Coruna, a sophisticated hacking toolkit, has been linked to multiple mass exploitation campaigns, targeting iOS users indiscriminately. Initially, it was believed to be in the hands of Russian spies, but its journey has taken an unexpected turn. Security researchers at Google have traced its path from Russian espionage to a cybercriminal operation targeting Chinese-speaking victims.

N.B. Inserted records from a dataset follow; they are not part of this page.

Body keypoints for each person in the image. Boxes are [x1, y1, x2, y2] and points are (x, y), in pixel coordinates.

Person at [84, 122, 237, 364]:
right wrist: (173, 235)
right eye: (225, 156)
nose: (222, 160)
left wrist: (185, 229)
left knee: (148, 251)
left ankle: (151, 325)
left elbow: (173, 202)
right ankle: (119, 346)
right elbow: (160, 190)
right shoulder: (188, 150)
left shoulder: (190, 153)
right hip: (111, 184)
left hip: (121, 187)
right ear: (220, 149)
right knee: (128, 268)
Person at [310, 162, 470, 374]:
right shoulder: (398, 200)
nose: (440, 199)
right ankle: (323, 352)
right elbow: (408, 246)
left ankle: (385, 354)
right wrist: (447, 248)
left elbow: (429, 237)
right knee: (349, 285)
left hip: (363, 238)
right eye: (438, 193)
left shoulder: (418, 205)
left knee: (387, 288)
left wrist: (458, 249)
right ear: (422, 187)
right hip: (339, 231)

But here's where it gets controversial: there are indications that Coruna may have been originally created by a US contractor and sold to the American government. This revelation has sparked a debate about the security of mobile devices and the potential consequences of such advanced hacking tools falling into the wrong hands.
Google's report describes Coruna as a highly sophisticated toolkit, capable of bypassing all iPhone defenses and silently installing malware. It exploits a rare collection of 23 vulnerabilities in iOS, suggesting a well-resourced and state-sponsored hacking group. The toolkit's components have been linked to a previous hacking operation, 'Triangulation', which the Russian government attributed to the NSA.
iVerify, a mobile security company, analyzed a version of Coruna and suggested it was likely a US government tool. Its cofounder, Rocky Cole, stated, "This is the first example we’ve seen of US government tools spinning out of control." Cole further likened this situation to the EternalBlue moment, referring to the NSA tool that was leaked and led to devastating cyberattacks.
Google warns that Coruna's proliferation is unclear, suggesting an active market for 'second-hand' zero-day exploits. This raises concerns about the potential for any hacker group to adopt or adapt this toolkit.
Despite some limitations, iVerify estimates that Coruna has infected tens of thousands of phones, with roughly 42,000 devices hacked in the for-profit campaign alone. The true extent of its impact, especially on Ukrainian targets, remains unknown.
iVerify's analysis of the cybercriminal version of Coruna revealed that the code had been altered to steal cryptocurrency and personal data. However, the underlying toolkit was impressively polished and modular, suggesting a single, highly professional author.
Cole offers an alternative explanation for the code overlaps with Operation Triangulation, suggesting that its components may have been repurposed. But he argues that the toolkit's unique components and cohesive framework indicate a single author.
The question remains: how did a potential US government toolkit end up in foreign and criminal hands? Cole points to the industry of zero-day brokers, who sell hacking techniques to the highest bidder. This case highlights the potential risks and challenges of such a market.
As Cole concludes, "The genie is out of the bottle." This story serves as a reminder of the complex and ever-evolving nature of cybersecurity and the potential consequences of advanced hacking tools.